Anyway... fantasy settings a whole. The Black Company has some severely screwed-up sorcerers in it (Howler comes to mind), and a few who really managed to dance through the minefield successfully (The Lady).

Faust is the classic 'sell your soul' wizard. Along with all those people, guilty or not, who got used as kindling in the late Middle Ages.

Jack Vance's wizards (You know, the ones D&D's spellcasting was inspired by) generally couldn't keep more than three or four spells memorized at once, so they had to be good at swordfighting and running away as well.

Discworld wizards spend a lot of time NOT doing magic, since doing too much of it has a non-trivial risk of causing runs in the fabric of reality.

Plenty of fantasy wizards die when a spell they cast or a creature they summoned gets out of control - that's not impossible in PF, but it's REALLY tough to do.

In fantasy RPGs:
Using Call of Cthulhu magic will drive you insane.

Unknown Armies magic requires insanity in the form of an all-consuming obsession.

Sorcerer's only magic is to summon demons, doing so makes you less human, and you have cajole them into doing what you want.

Exalted's Sorcery is potentially world-changingly powerful, but it's long, time-consuming, exhausting, and occasionally risky rituals (and the Essence-powered tricks the other Exalted can do are just as powerful, and a lot faster).

Shadowrun magic is physically tiring to use, as is GURPS's default system.

Ars Magica has immensely powerful magic... and being able to do it makes most normal people want to run away or kill you. (And every player in that game is expected to make a mage character AND a few mundane sidekicks to play.)

There are plenty of ways to do magic in fantasy and fantasy RPGs besides the Caster Omnipotence that Pathfinder inherited.


pickin_grinnin wrote:
In real world magic systems (not saying I believe they work) from various cultures, you typically don't see things like battle mages.

That's because (as far as I know) no real-world magic system is a working substitute for heavy artillery.

pickin_grinnin wrote:


Getting back to Pathfinder, magic using classes are not inherently more powerful or effective than those that don't use magic, because I design and run my games (and entire campaigns) to make sure that a couple of classes don't dominate everything.

For example, there are just as many opportunities to shine (or fail) as a rogue or fighter as there are for magic wielders.

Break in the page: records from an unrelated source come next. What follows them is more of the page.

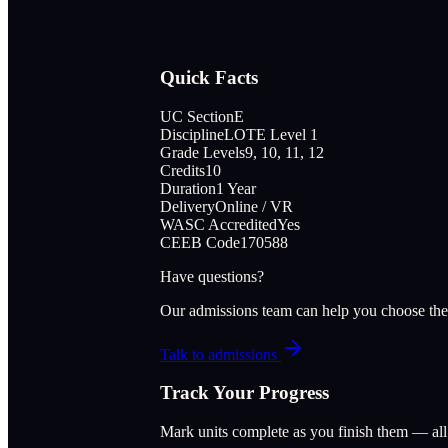
Quick Facts
UC Section
E
Discipline
LOTE Level 1
Grade Levels
9, 10, 11, 12
Credits
10
Duration
1 Year
Delivery
Online / VR
WASC Accredited
Yes
CEEB Code
170588
Have questions?
Our admissions team can help you choose the
Talk to admissions
Track Your Progress
Mark units complete as you finish them — al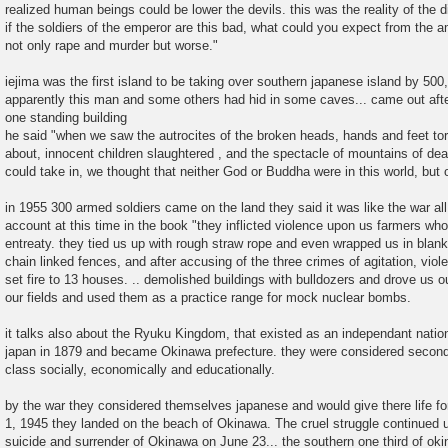
realized human beings could be lower the devils. this was the reality of the 
if the soldiers of the emperor are this bad, what could you expect from the a
not only rape and murder but worse."
iejima was the first island to be taking over southern japanese island by 500
apparently this man and some others had hid in some caves... came out after
one standing building
he said "when we saw the autrocites of the broken heads, hands and feet torn
about, innocent children slaughtered , and the spectacle of mountains of de
could take in, we thought that neither God or Buddha were in this world, but o
in 1955 300 armed soldiers came on the land they said it was like the war al
account at this time in the book "they inflicted violence upon us farmers wh
entreaty. they tied us up with rough straw rope and even wrapped us in blanke
chain linked fences, and after accusing of the three crimes of agitation, viol
set fire to 13 houses. .. demolished buildings with bulldozers and drove us o
our fields and used them as a practice range for mock nuclear bombs.
it talks also about the Ryuku Kingdom, that existed as an independant natio
japan in 1879 and became Okinawa prefecture. they were considered second 
class socially, economically and educationally.
by the war they considered themselves japanese and would give there life for
1, 1945 they landed on the beach of Okinawa. The cruel struggle continued u
suicide and surrender of Okinawa on June 23... the southern one third of o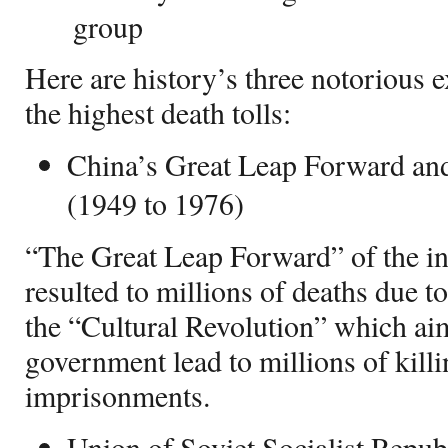
group
Here are history’s three notorious 
the highest death tolls:
China’s Great Leap Forward and
(1949 to 1976)
“The Great Leap Forward” of the 
resulted to millions of deaths due t
the “Cultural Revolution” which aim
government lead to millions of kill
imprisonments.
Union of Soviet Socialist Repub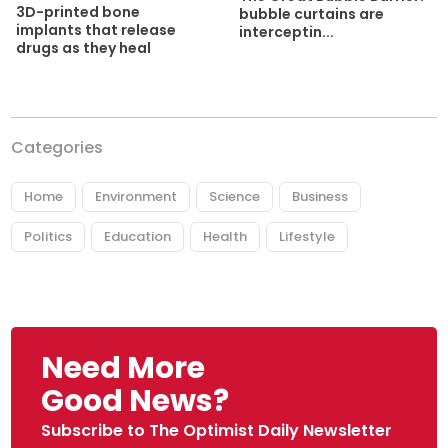
3D-printed bone
bubble curtains are
implants that release
interceptin...
drugs as they heal
Categories
Home
Environment
Science
Business
Politics
Education
Health
Lifestyle
Need More
Good News?
Subscribe to The Optimist Daily Newsletter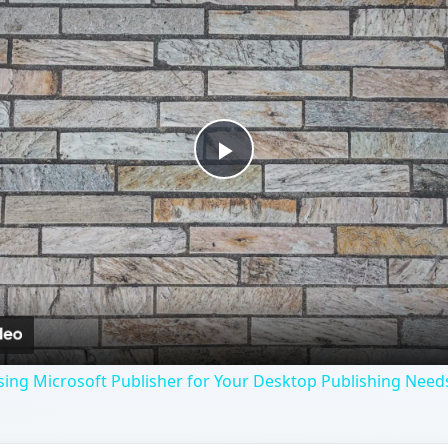
Play
Video
ing Microsoft Publisher for Your Desktop Publishing Need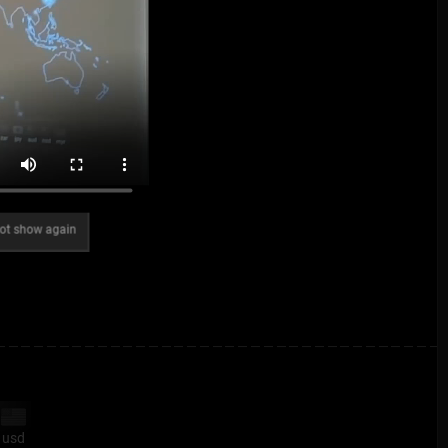
ot show again
usd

I take things like hand gestures, vocal components, line of sight, etc. into consideration. When intelligent enemies figure out who knows magic, they target them in appropriate ways. Many of the challenges I present simply can't be solved with any of the existing spells. Etc. etc. In my games, actual roleplaying and creative, intelligent decisions will typically get a character much further than simply relying on class-based abilities.

How do you manage to keep the spellcasters from short-circuiting entire plots out of combat?

"Bob's been poisoned! We need to find the antidote before-" "Neutralize poison".

"We need to reach the top of Mount Murder to-" "Fly."

"We have to figure out who killed Dr. Lucky-" "Speak with Dead."
"The murderer was masked, so-" "Divination."

"The princess is cursed, and we need to-" "Remove Curse."

And so on, ad nauseam.

I know a lot of these magic short-cuts can be thwarted... but only by OTHER MAGIC.